To facilitate comparison between different centres using the same method, the items listed below should be used to account for the results of a clinical RSA study.

  1. The units used for translation should always be millimetres and the units used for rotations should be degrees.

  2. The accuracy and precision of the arrangement used should be presented. Measurement interval and window tolerance should be quoted.

  3. Type of calibration cage (object) and use of reference plates should be given.

  4. It should be stated whether fixed or portable X-ray sources were used.

  5. Positioning of subject, calibration cage (object), X-ray tubes and X-ray cassettes should be standardized or described in detail. Orientation of the global coordinate system should be presented.

  6. Method of image acquisition should be stated, e.g. whether scanned (then scanner details should to be given) or whether digital radiographs have been used (then system details should be given).

  7. Software used should be stated, and if appropriate which version.

  8. Size of marker beads used should be given (and validation results should be reported for the sizes used in the study).

  9. The method of determining the position of the implant, whether based on attached beads, geometrically or model-based should be stated. If appropriate, reference to any new/novel technique should be given.

  10. The following should be stated: cut-off level for condition number and rigid body fitting error for exclusion of subjects from study.

  11. Rigid body fixed coordinate frames and angular rotation sequence should be defined.

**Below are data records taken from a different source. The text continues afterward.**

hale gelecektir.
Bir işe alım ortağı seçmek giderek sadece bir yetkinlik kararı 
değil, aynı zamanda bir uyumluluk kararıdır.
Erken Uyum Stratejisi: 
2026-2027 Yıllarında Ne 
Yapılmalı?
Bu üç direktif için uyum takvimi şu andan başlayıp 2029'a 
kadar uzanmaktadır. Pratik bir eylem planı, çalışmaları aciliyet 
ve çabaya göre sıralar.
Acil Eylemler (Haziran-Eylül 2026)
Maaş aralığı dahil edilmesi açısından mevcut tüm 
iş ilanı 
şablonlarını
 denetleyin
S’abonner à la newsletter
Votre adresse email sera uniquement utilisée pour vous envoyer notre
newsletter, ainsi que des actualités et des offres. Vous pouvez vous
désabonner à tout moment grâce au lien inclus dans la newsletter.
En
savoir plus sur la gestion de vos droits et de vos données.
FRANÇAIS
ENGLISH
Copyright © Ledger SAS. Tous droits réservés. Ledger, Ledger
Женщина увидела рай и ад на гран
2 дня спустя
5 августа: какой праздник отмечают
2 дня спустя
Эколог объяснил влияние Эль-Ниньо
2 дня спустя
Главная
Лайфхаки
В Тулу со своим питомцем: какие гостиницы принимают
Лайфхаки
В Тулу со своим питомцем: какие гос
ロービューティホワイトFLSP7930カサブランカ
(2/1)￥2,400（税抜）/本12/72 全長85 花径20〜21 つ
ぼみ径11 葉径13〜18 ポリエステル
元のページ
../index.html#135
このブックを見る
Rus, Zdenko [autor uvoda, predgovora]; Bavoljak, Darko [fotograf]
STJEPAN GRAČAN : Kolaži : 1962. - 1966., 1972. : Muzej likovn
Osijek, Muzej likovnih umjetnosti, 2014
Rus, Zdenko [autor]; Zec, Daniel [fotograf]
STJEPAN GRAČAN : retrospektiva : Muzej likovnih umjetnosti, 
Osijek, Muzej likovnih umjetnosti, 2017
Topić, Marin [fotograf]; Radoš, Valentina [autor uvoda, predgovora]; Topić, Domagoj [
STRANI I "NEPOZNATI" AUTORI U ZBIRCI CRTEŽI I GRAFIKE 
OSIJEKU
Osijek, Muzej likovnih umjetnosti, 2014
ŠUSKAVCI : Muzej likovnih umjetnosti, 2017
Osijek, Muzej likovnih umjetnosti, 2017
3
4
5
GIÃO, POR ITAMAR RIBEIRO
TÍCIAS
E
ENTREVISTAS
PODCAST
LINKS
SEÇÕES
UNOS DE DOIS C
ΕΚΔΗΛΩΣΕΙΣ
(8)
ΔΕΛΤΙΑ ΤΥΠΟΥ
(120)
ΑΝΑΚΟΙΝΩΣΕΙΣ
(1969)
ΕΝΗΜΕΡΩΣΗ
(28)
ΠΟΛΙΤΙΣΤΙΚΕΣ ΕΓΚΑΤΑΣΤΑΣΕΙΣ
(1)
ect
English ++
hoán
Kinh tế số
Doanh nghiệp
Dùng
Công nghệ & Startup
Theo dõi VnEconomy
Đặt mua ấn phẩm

  12. The precision of the measurements assessed by double examinations of all patients enrolled in the study should be stated.

  13. Migration/motion data should be given in terms of translations and angular rotations. All 6 degrees of freedom should be reported. If not, these data should be available from the authors on request. The point(s) used to measure translations should be indicated (either a single point of a rigid body or the center of gravity of a rigid body), standardized, and its (their) location(s) on the implant (or in the bone) should always be presented.